L'accord entre Athènes et ses créanciers repose sur la seule "volonté politique"

08/05/15 à 18:08 - Mise à jour à 18:12

Source: Belga

La conclusion d'un accord sur les réformes que la Grèce doit adopter pour bénéficier de la poursuite du versement des prêts au pays, dépend de "la volonté politique" de l'Europe, a affirmé vendredi le Premier ministre Alexis Tsipras.

L'accord entre Athènes et ses créanciers repose sur la seule "volonté politique"

Alexis Tsipras © Reuters

Entretemps, le ministre des Finances Yanis Varoufakis, qui a terminé vendredi à Madrid une mini-tournée européenne par une rencontre avec le ministre espagnol de l'Economie Luis de Guindos, s'est dit "plein d'espoir que nous puissions bientôt être en mesure d'annoncer le processus qui conduira à la fin de la crise".

"Seule la volonté politique peut conduire à la conclusion d'un accord (entre Athènes et ses créanciers, UE et FMI); il n'y a pas de question technique (à résoudre)", a déclaré Alexis Tsipras devant le Parlement lors d'une séance de questions des députés.

"C'est la même volonté politique qui avait fait entrer la Grèce en 1980 dans l'Union européenne malgré l'avis contraire à l'époque de la Commission, et celle qui avait permis au pays de rejoindre l'euro en 2000 alors qu'il ne remplissait pas les conditions adéquates", a rappelé le Premier ministre.

Les longues tractations entre les créanciers et Athènes achoppent sur la résistance du nouveau gouvernement de gauche radicale à adopter de nouvelles mesures de rigueur, surtout de nouvelles coupes dans les retraites et les salaires. Toutefois, le gouvernement s'est dit ces derniers jours prêt "à faire un compromis" pour faciliter la conclusion d'un accord.

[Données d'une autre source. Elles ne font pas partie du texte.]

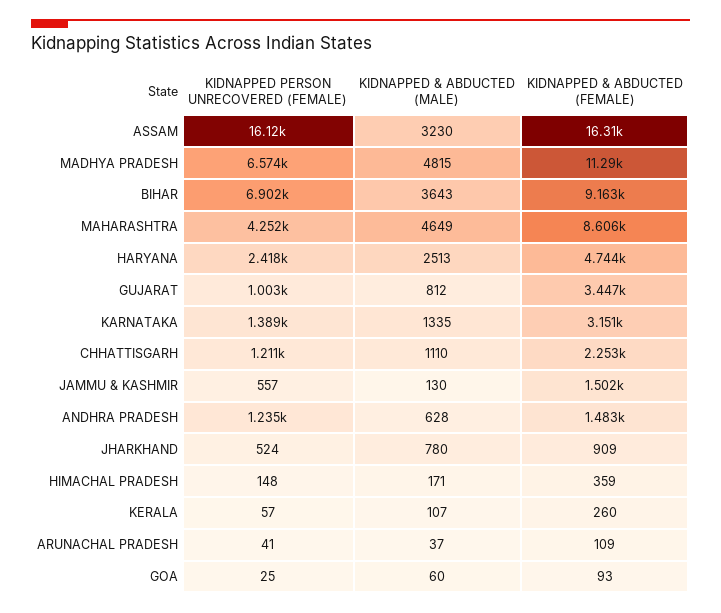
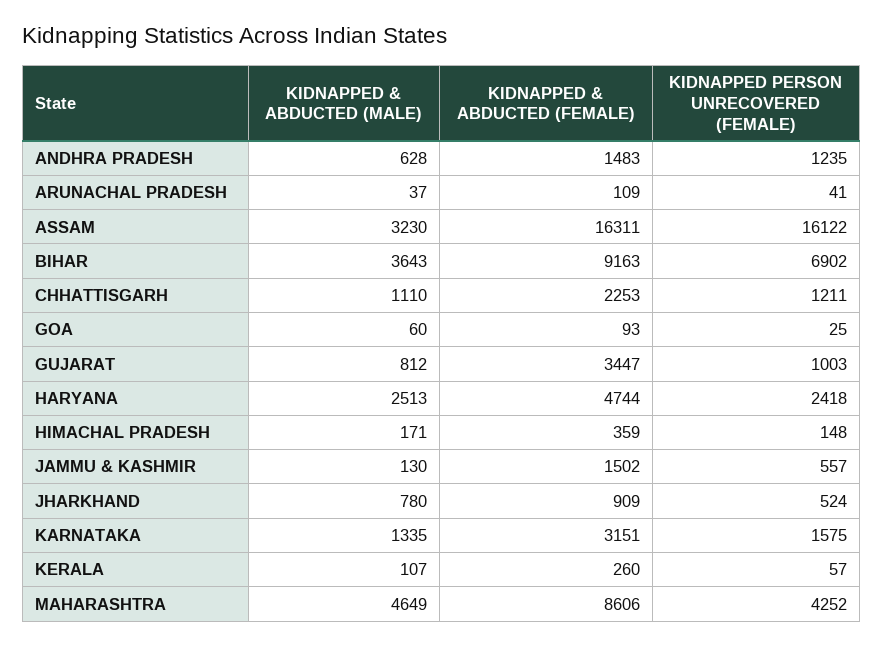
KIDNAPPED PERSON UNRECOVERED (FEMALE), MADHYA PRADESH: 6574 -> none
KIDNAPPED & ABDUCTED (MALE), MADHYA PRADESH: 4815 -> none
KIDNAPPED & ABDUCTED (FEMALE), MADHYA PRADESH: 11290 -> none
KIDNAPPED PERSON UNRECOVERED (FEMALE), KARNATAKA: 1389 -> 1575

Alors que Madrid est partisan d'une ligne dure face à la Grèce, Yanis Varoufakis a assuré que la rencontre avec Luis de Guindos s'était déroulée vendredi "dans une harmonie parfaite" et qu'ils avaient parlé "un langage commun que je l'ai fait à Rome, à Paris et à Bruxelles avec mes collègues".

Le ministre espagnol n'a fait aucune déclaration à la presse à l'issue de cette réunion d'environ deux heures.

Jeudi soir, Yanis Varoufakis a indiqué qu'un premier accord avec les créanciers pourrait comprendre "les privatisations, la limitation du nombre de pré-retraites, de nouvelles règles sur la TVA et la création d'une Autorité indépendante pour la collecte d'impôts, comme ils le souhaitent".

Selon des fuites dans la presse, les nouvelles mesures que le gouvernement pourrait adopter concernent la hausse de la TVA dans certains produits de luxe, l'unification des caisses de retraites, et la poursuite au moins pour un an d'une taxe controversée sur l'immobilier, adoptée par le précédent gouvernement de coalition droite-socialiste.

"Nous avons fait ces derniers jours tout ce qu'on pouvait pour arriver à la conclusion d'un accord honnête et utile avec les créanciers", a dit Alexis Tsipras au Parlement.

"La question maintenant pour l'Europe n'est pas si elle va tolérer un gouvernement de gauche mais si elle tolère la démocratie", a insisté Alexis Tsipras.

Des progrès dans les négociations ont été évoqués ces derniers jours par de hauts responsables de la zone euro.

Mercredi, le président de l'Eurogroupe, Jeroen Dijsselbloem, et le ministre français des Finances, Michel Sapin, ont évoqué "des discussions positives" avec la Grèce.

Il est peu probable que les ministres des Finances de la zone euro actent un accord lundi lors de la réunion de l'Eurogroupe à Bruxelles, indiquait-on de source diplomatique européenne vendredi. Le ton était cependant légèrement plus optimiste qu'auparavant, car "les négociations sont toujours en cours", précisait cette source.